### Texte du document
== == ==

Des stades sans supporters et des tribunes vides : Pourquoi la ferveur fait défaut dans certaines enceintes américaines
Le résultat visuel de cette politique d'exclusion et de tarification élitiste est désormais visible aux yeux du monde entier : lors de plusieurs affiches majeures de la phase de groupes se déroulant dans des stades américains, les tribunes ont affiché des zones de sièges vides particulièrement embarrassantes pour l'organisation. Voir des enceintes ultramodernes d'une capacité de 80 000 places, habituellement dévolues au football américain, sonner creux pour des rencontres de Coupe du Monde constitue un camouflet historique pour le comité d'organisation local, qui avait basé sa communication sur des prévisions de billetterie records et un enthousiasme sans faille.

== == ==

### Consigne
Dans le texte sur les stades vides, reprenez le passage qui commence par « Des stades sans » et se termine par « enthousiasme sans faille. », en remplaçant « tribunes » par « gradins ».

Entrées listées dans un jeu de données:

== == ==

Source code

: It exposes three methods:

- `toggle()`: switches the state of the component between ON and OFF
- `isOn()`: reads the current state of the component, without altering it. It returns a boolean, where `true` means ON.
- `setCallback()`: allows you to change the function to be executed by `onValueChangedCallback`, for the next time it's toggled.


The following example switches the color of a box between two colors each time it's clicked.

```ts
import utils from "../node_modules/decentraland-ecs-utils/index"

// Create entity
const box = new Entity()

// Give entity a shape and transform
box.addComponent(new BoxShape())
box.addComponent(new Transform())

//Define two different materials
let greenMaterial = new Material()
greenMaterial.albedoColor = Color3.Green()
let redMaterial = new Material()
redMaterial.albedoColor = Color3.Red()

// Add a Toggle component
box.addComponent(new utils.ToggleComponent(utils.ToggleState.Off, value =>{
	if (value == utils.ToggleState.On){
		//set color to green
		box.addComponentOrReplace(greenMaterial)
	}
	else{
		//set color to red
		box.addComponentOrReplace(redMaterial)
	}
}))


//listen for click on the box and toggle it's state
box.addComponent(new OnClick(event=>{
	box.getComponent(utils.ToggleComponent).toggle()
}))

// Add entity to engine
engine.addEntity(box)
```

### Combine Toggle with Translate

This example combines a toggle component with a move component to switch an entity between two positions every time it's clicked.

== == ==

### Votre réponse
Des stades sans supporters et des gradins vides : Pourquoi la ferveur fait défaut dans certaines enceintes américaines
Le résultat visuel de cette politique d'exclusion et de tarification élitiste est désormais visible aux yeux du monde entier : lors de plusieurs affiches majeures de la phase de groupes se déroulant dans des stades américains, les gradins ont affiché des zones de sièges vides particulièrement embarrassantes pour l'organisation. Voir des enceintes ultramodernes d'une capacité de 80 000 places, habituellement dévolues au football américain, sonner creux pour des rencontres de Coupe du Monde constitue un camouflet historique pour le comité d'organisation local, qui avait basé sa communication sur des prévisions de billetterie records et un enthousiasme sans faille.